We were treated to piano synergy Friday night, March 8, 2019, at First Presbyterian Church in Carmel. Pianists Barbara Ruzicka and Kumiko Uyeda debuted as a newly-founded, four-hand piano ensemble to be known as Duo Papillion.They filled the sanctuary with wonderful music for an attentive audience performing on a Steinway concert grand piano that sounded very nice indeed. I have fond memories of playing duets as a piano student, but my efforts didn’t come close to the fine musicianship exhibited by Duo Papillon.
These two pianists truly understand the music they performed. They have command of the instrument and play well together. Starting with an arrangement by Greg Anderson, of the Ballet from Orphée et Eurydice by Christoph Gluck, they captivated the audience. Then, on to Der Rosenkavalier Concert Waltz, Op. 59 by Richard Strauss arranged by Otto Singer — triple meter always sounds happy and brings a smile to our faces. To end the first half, the artists turned to the Fantasie in f-minor, Op. 103,by Franz Schubert. This is a masterpiece, to be sure, and being much longer, gave us ample time to time to savor the music. In my mind I could imagine Schubert playing this work with a favored pupil, perhaps Karoline Esterhazy herself.
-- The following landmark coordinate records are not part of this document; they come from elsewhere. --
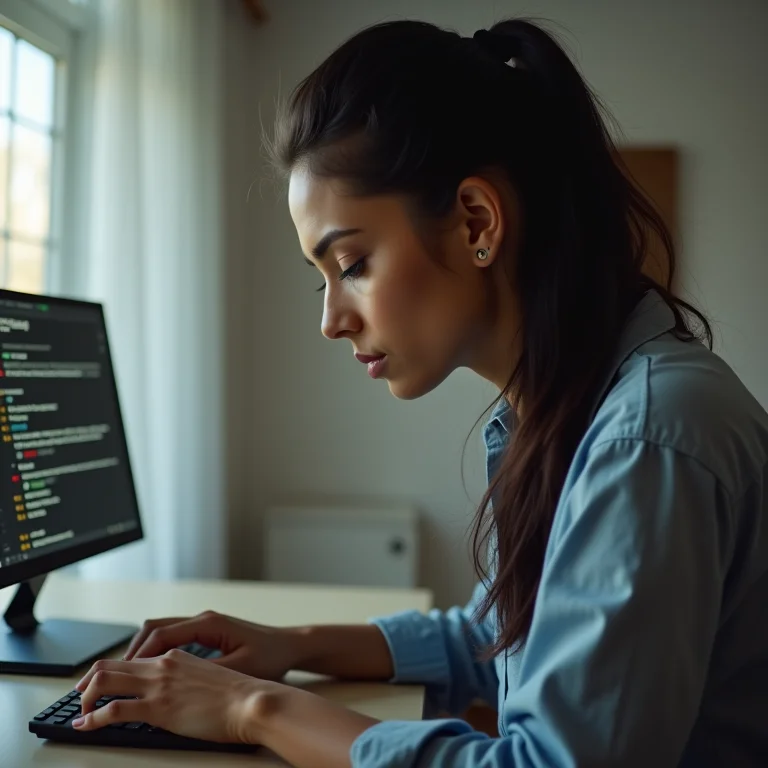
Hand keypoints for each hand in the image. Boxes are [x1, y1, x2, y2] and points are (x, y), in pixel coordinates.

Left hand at [72, 649, 276, 742]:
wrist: (252, 701)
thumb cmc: (240, 694)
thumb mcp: (211, 676)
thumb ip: (189, 678)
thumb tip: (177, 694)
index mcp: (177, 655)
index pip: (135, 657)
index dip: (114, 669)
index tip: (104, 683)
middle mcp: (164, 664)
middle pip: (111, 664)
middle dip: (89, 680)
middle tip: (80, 695)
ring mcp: (159, 685)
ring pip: (105, 680)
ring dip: (87, 697)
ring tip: (81, 712)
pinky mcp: (157, 708)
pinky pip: (113, 709)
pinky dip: (92, 717)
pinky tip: (85, 725)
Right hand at [123, 610, 298, 680]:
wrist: (291, 646)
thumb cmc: (270, 657)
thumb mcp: (238, 669)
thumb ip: (206, 674)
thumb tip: (173, 685)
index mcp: (208, 624)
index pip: (160, 634)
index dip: (136, 655)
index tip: (119, 674)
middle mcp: (203, 619)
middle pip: (154, 628)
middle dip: (131, 651)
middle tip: (111, 676)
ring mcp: (205, 624)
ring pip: (161, 631)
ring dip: (142, 651)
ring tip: (125, 676)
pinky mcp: (208, 633)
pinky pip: (173, 637)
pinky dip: (157, 651)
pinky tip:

After a short intermission, the duo resumed with a transcription of Bach’s Prelude and Fugue in C minor. Although cited as K 546 in the program notes, it wasn’t immediately clear which specific work we were about to hear. Being an organist, I know there are quite a few in c-minor. But, from the first powerful chord, I knew it to be the well-loved “Great” BWV 546. In the program notes, it’s mentioned that not much is known of the transcriber. I’d like to know more, for he gave us well-arranged counterpoint and voice leading of Bach’s original score, which the two artists executed so well.
I particularly liked the Ravel Mother Goose Suite played next. It was fun to see the pianists show their versatility by changing places. The color wash of sound was lovely along with hearing the full keyboard used in a delightful way. To end the program, we heard three Hungarian Dances by Johannes Brahms. As Schubert and Ravel did, Brahms composed these pieces originally for four hands. As mentioned in the program notes, he revealed in them a bit of his gypsy soul. What a wonderful send off for us to step out into the crisp evening!
I hope to hear more transcriptions, duets, and fun music played by these artists. There was mention of an original four-hand piece being written for Duo Papillon. I look forward to hearing that work soon! Thank you, ladies, for bringing us this fine repertoire.